Required action:
Extract the section of the Silouan the Athonite passage that starts at "Silouan the Athonite (Russian: Силуан" and ends at "St. Panteleimon Monastery.", copying it word for word.

Text passage:
Silouan the Athonite (Russian: Силуан Афонский) also sometimes referred to as Silouan of Athos, Saint Silvanus the Athonite or Staretz Silouan (January 17, 1866 – September 24, 1938) was an Eastern Orthodox monk of Russian origin, born Simeon Ivanovich Antonov who was a poet and monk of the St. Panteleimon Monastery.

Life

He was born Simeon Ivanovich Antonov, of Russian Orthodox parents who came from the village of Sovsk in Imperial Russia's Tambov Governorate. At the age of twenty-seven, after a period of military service in the Imperial Russian Army, he left his native Russia and came to the monastic state of Mount Athos (an autonomous peninsula in Greece) where he became a monk at the Monastery of St Panteleimon, known as "Rossikon", an Orthodox monastery that houses Russian monks yet is, as all the Athonite monasteries, under the jurisdiction of the Patriarch of Constantinople. There, was given the name Silouan (the Russian version of the Biblical name Silvanus).

An ardent ascetic, he received the grace of unceasing prayer and saw Christ in a vision. After long years of spiritual trial, he acquired great humility and inner stillness. He prayed and wept for the whole world as for himself, and he put the highest value on love for enemies. He became widely known as an elder. St Silouan died on September 24, 1938. His memory is celebrated on September 24.

Though barely literate, he was sought out by pilgrims for his wise counsel. His writings were edited by his disciple and pupil, Archimandrite Sophrony. Father Sophrony has written the life of the saint along with a record of St. Silouan's teachings in the book Saint Silouan the Athonite. His text Adam's lament is set as a choir piece by the Estonian composer Arvo Pärt.

Starets Silouan was canonized by the Ecumenical Patriarchate in 1987.

Quotations
 Those who dislike and reject their fellow-man are impoverished in their being. They do not know the true God, who is all-embracing love.
 Keep your mind in hell and do not despair, said to be a teaching Jesus Christ told him in a dialogue they had. After demons surrounding him weren't allowing him to pray, he looked up at the sky and said: Lord, you see that I want to pray to you, but they won't let me. The Lord then appeared to him and told him: The prideful ones always suffer this way. So Siluan asked: Lord, how can I become humble? And the Lord replied: Keep your mind in hell and do not despair.

Input data:
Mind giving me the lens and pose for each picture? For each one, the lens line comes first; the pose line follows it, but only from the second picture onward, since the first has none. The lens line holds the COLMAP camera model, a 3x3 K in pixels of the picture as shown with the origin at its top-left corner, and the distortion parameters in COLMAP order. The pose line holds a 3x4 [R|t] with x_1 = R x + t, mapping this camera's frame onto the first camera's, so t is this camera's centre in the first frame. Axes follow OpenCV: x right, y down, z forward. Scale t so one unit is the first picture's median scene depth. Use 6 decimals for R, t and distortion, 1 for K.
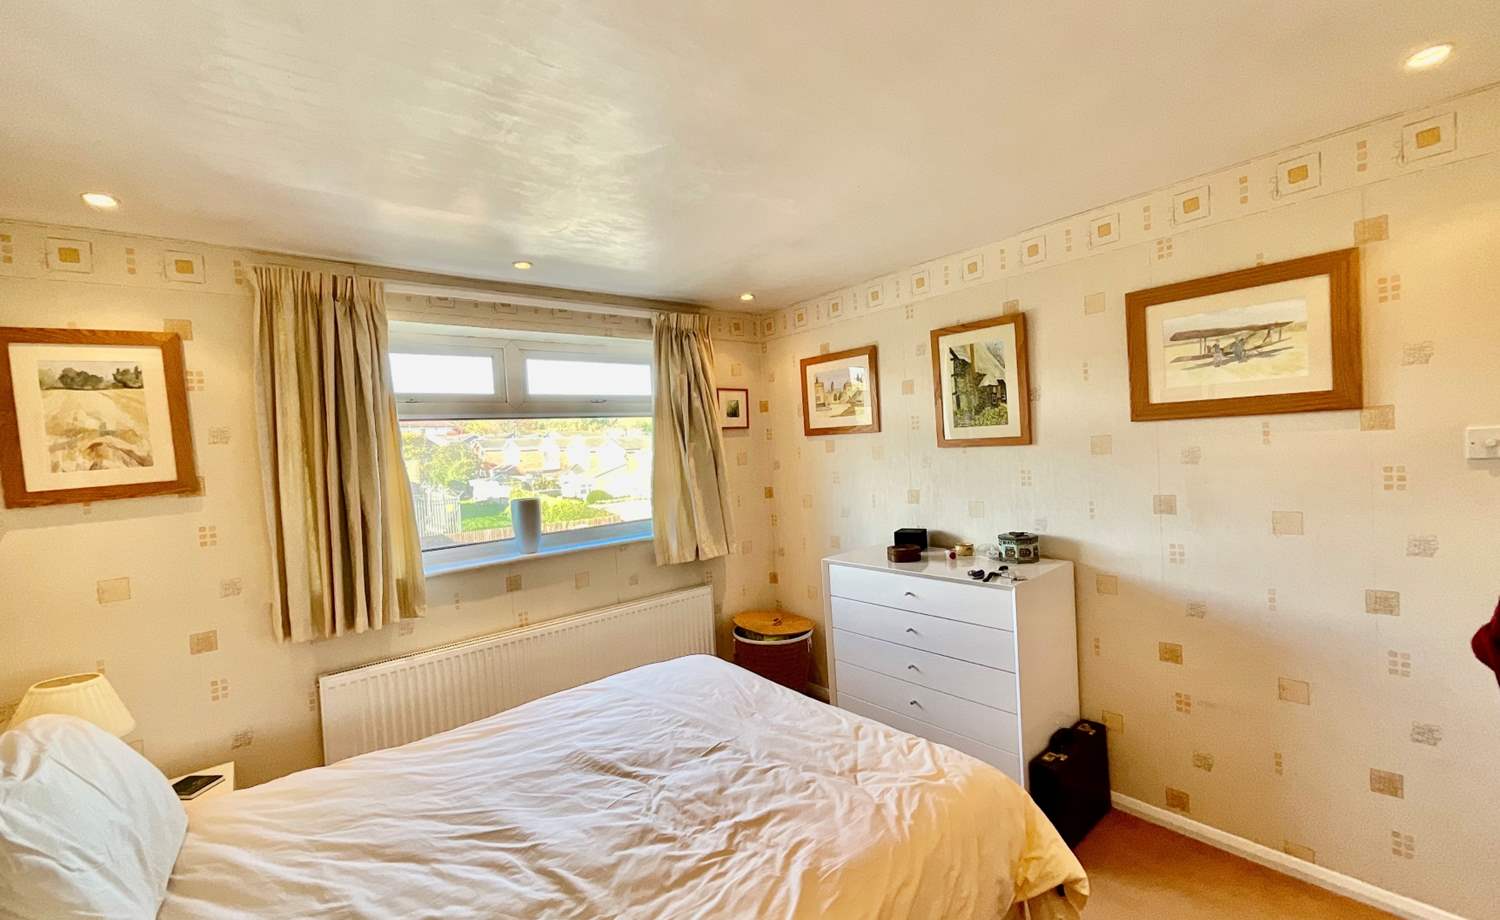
lens RADIAL K [[624.7, 0, 764.9], [0, 624.7, 455.9], [0, 0, 1]] dist [0.001956, 0.000139]
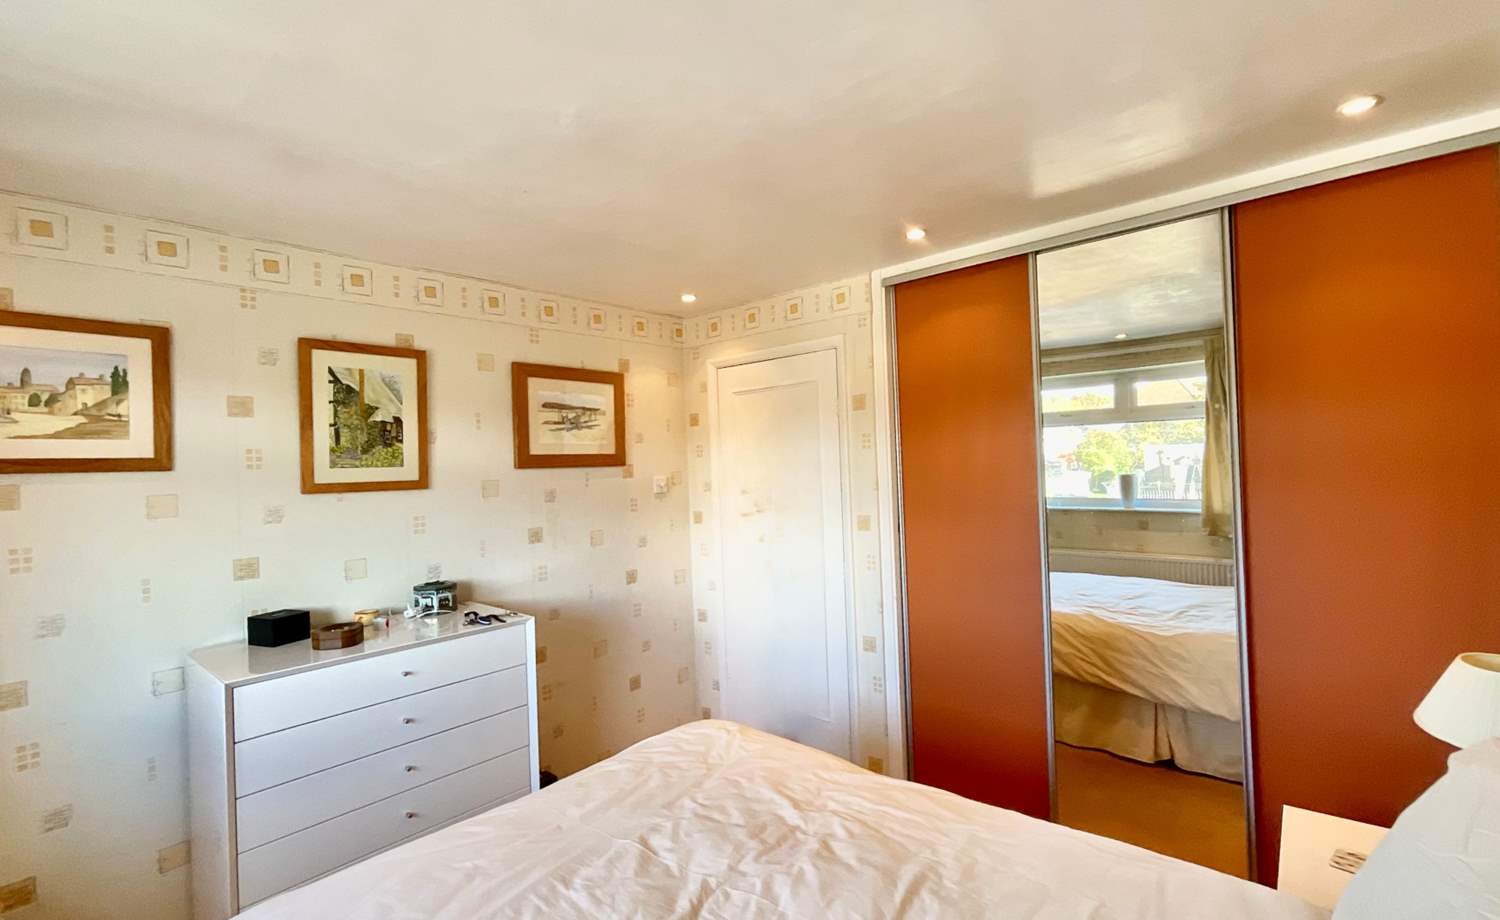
lens RADIAL K [[670.5, 0, 750.0], [0, 670.5, 460.0], [0, 0, 1]] dist [0.001454, 0.000041]
pose [[-0.141973, 0.072849, 0.987186, -0.680254], [0.065001, 0.995822, -0.064138, 0.036836], [-0.987734, 0.055062, -0.146115, 0.684022]]
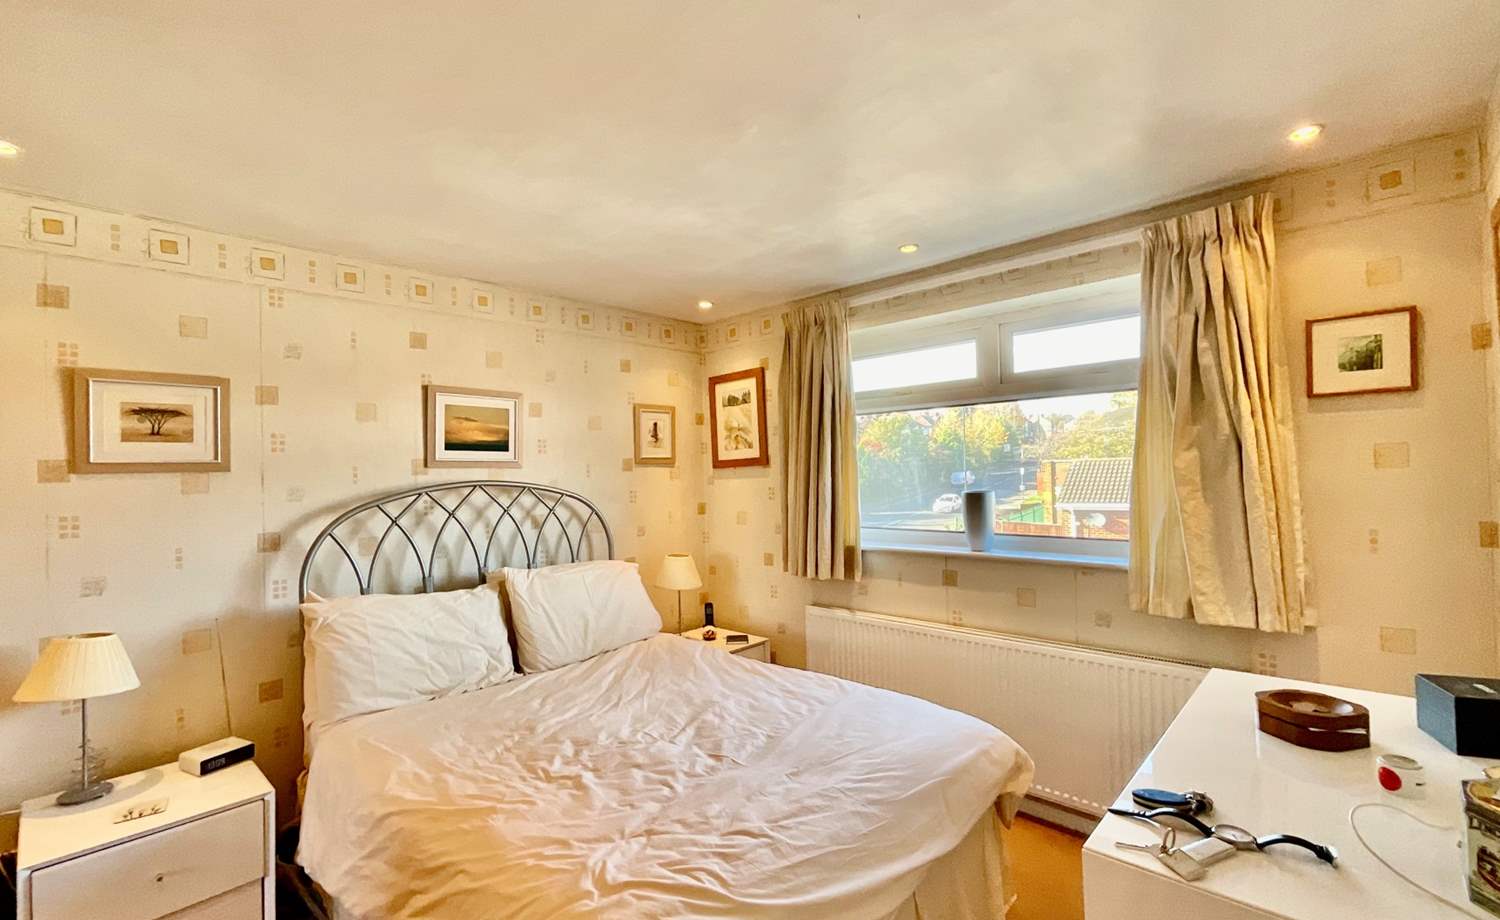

Task solution:
Silouan the Athonite (Russian: Силуан Афонский) also sometimes referred to as Silouan of Athos, Saint Silvanus the Athonite or Staretz Silouan (January 17, 1866 – September 24, 1938) was an Eastern Orthodox monk of Russian origin, born Simeon Ivanovich Antonov who was a poet and monk of the St. Panteleimon Monastery.